__PROVIDED ENTRIES__:
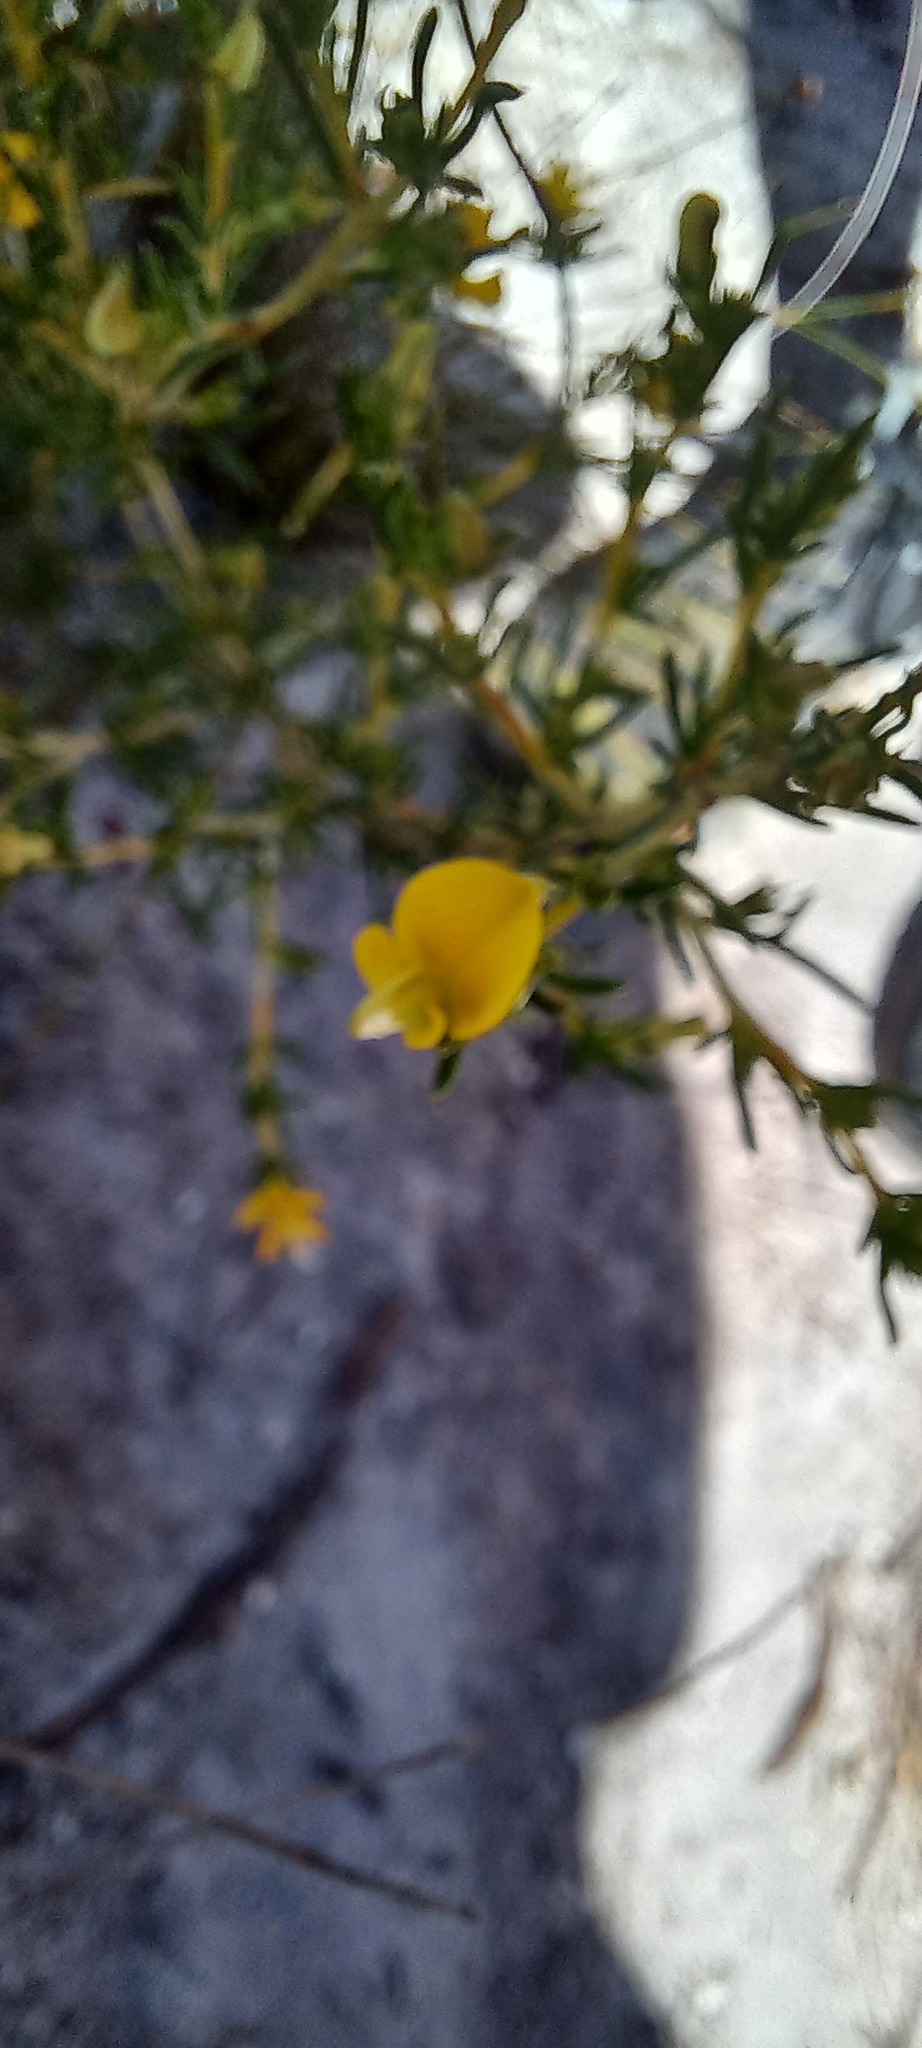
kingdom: Plantae
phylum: Tracheophyta
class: Magnoliopsida
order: Fabales
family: Fabaceae
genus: Aspalathus
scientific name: Aspalathus acuminata
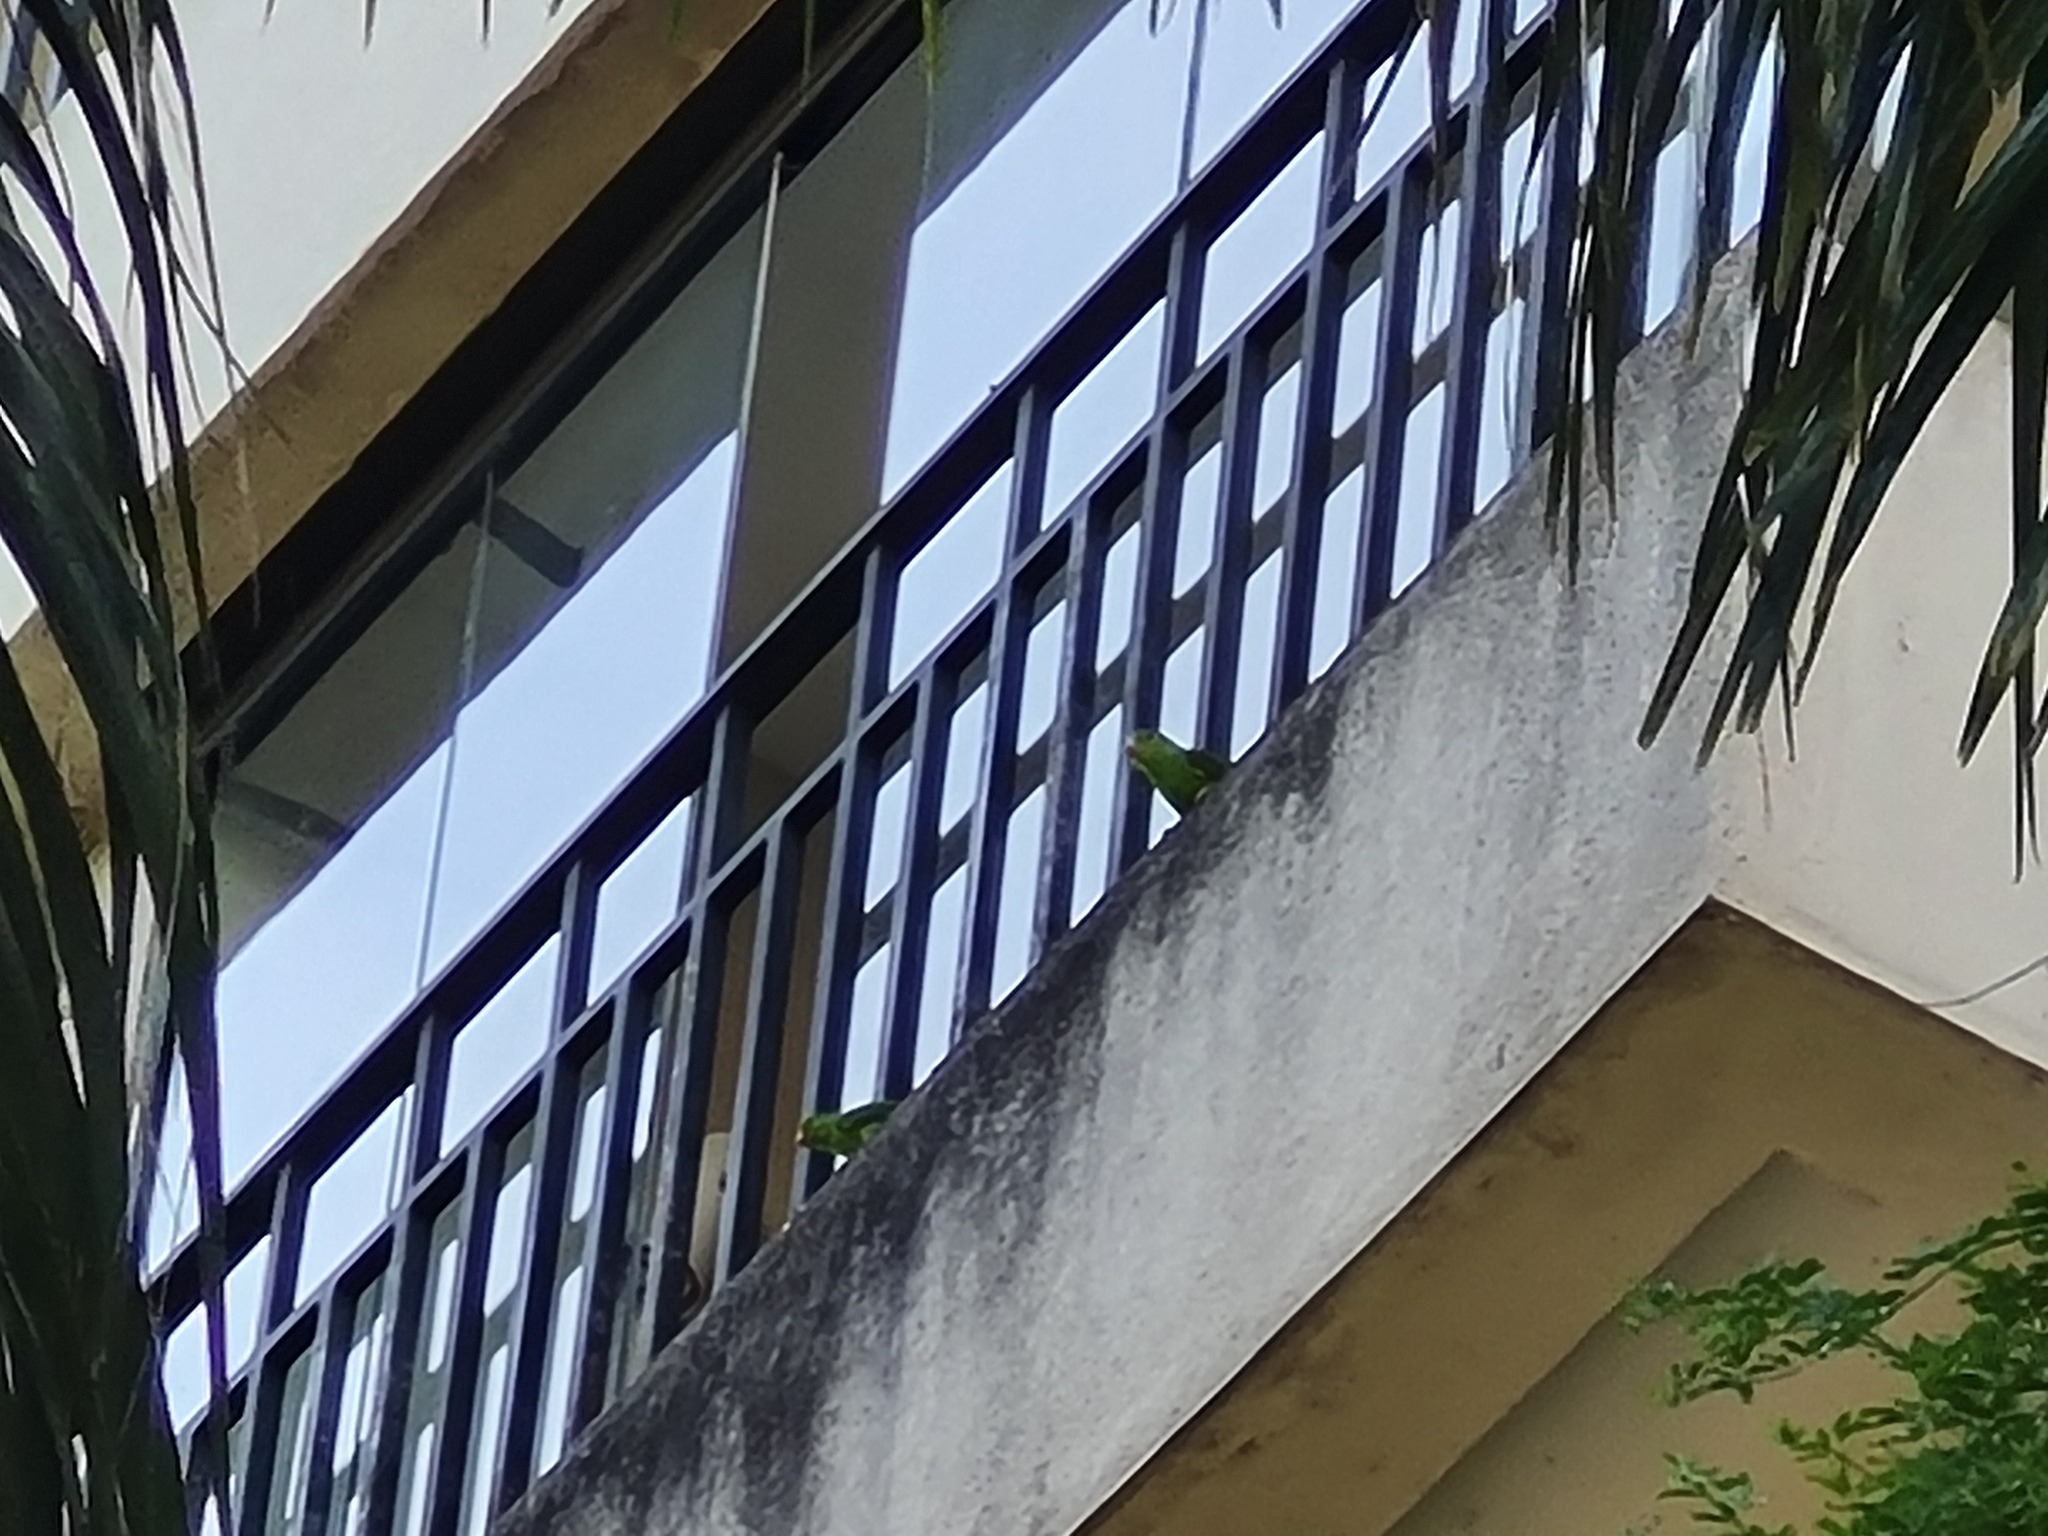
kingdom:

__AIM OF THE EXERCISE__: Copy every line of text in the entries above word for word, leaving out the pictures.

__ANSWER__:
kingdom: Plantae
phylum: Tracheophyta
class: Magnoliopsida
order: Fabales
family: Fabaceae
genus: Aspalathus
scientific name: Aspalathus acuminata
kingdom:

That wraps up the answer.